> _Task prompt_:
From the data below, copy each line that contains the string "width". Matching is case-sensitive.

> _Source records_:
# # # # # # #

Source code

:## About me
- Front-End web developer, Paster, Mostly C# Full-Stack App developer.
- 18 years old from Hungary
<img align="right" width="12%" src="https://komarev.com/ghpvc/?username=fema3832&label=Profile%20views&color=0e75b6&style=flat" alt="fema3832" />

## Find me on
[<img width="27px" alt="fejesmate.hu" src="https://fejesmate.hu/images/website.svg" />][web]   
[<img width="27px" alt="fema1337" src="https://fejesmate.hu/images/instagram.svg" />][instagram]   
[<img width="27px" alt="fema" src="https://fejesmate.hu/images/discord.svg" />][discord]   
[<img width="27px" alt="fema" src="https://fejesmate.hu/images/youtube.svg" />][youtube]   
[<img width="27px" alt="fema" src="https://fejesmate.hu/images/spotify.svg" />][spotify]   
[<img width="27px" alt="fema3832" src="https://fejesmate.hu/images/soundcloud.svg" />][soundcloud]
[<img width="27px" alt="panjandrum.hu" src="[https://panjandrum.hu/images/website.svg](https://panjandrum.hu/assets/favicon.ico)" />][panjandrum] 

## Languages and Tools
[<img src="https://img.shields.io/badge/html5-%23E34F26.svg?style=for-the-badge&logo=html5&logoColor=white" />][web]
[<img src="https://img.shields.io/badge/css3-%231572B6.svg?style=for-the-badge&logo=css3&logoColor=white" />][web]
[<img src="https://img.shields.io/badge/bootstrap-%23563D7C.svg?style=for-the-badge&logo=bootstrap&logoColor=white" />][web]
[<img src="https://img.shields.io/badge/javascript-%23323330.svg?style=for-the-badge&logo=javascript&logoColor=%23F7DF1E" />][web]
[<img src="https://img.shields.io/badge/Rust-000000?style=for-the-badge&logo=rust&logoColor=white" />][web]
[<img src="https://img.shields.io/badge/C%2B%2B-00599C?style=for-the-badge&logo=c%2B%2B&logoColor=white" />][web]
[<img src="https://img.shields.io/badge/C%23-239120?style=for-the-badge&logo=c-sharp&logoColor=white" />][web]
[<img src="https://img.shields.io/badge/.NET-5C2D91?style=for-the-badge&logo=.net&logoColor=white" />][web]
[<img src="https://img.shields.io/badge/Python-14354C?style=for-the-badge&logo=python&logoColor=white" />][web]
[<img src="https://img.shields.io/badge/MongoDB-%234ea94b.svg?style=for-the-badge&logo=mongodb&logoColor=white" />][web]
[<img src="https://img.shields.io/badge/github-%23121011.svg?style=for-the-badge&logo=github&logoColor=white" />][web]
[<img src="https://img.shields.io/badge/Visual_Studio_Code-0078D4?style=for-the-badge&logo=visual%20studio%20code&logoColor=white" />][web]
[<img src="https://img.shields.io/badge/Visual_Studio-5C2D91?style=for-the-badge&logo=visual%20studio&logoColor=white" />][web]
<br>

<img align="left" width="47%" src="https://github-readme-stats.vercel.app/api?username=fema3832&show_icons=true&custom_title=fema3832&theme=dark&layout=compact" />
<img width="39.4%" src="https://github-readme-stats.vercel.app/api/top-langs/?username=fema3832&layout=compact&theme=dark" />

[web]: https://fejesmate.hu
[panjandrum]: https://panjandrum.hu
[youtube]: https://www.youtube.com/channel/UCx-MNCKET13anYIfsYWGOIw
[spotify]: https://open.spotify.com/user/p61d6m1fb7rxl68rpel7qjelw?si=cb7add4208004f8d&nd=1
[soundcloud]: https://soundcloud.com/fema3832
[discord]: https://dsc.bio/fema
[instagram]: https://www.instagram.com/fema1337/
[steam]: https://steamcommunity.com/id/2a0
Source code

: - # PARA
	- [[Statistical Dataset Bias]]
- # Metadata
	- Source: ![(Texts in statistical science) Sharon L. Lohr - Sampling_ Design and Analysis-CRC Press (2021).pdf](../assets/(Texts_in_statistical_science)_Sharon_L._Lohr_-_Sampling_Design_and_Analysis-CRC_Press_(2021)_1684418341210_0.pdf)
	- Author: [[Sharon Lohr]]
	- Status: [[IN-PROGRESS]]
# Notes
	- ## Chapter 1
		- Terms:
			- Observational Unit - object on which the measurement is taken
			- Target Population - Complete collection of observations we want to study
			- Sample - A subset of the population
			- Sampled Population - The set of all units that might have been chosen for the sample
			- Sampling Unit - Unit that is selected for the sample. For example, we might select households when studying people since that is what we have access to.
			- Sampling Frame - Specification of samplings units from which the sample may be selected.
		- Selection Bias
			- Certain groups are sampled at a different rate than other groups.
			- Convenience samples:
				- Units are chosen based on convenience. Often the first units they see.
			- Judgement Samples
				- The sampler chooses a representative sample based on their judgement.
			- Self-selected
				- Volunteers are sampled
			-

# # # # # # #

> _Reply_:
<img align="right" width="12%" src="https://komarev.com/ghpvc/?username=fema3832&label=Profile%20views&color=0e75b6&style=flat" alt="fema3832" />
[<img width="27px" alt="fejesmate.hu" src="https://fejesmate.hu/images/website.svg" />][web]   
[<img width="27px" alt="fema1337" src="https://fejesmate.hu/images/instagram.svg" />][instagram]   
[<img width="27px" alt="fema" src="https://fejesmate.hu/images/discord.svg" />][discord]   
[<img width="27px" alt="fema" src="https://fejesmate.hu/images/youtube.svg" />][youtube]   
[<img width="27px" alt="fema" src="https://fejesmate.hu/images/spotify.svg" />][spotify]   
[<img width="27px" alt="fema3832" src="https://fejesmate.hu/images/soundcloud.svg" />][soundcloud]
[<img width="27px" alt="panjandrum.hu" src="[https://panjandrum.hu/images/website.svg](https://panjandrum.hu/assets/favicon.ico)" />][panjandrum] 
<img align="left" width="47%" src="https://github-readme-stats.vercel.app/api?username=fema3832&show_icons=true&custom_title=fema3832&theme=dark&layout=compact" />
<img width="39.4%" src="https://github-readme-stats.vercel.app/api/top-langs/?username=fema3832&layout=compact&theme=dark" />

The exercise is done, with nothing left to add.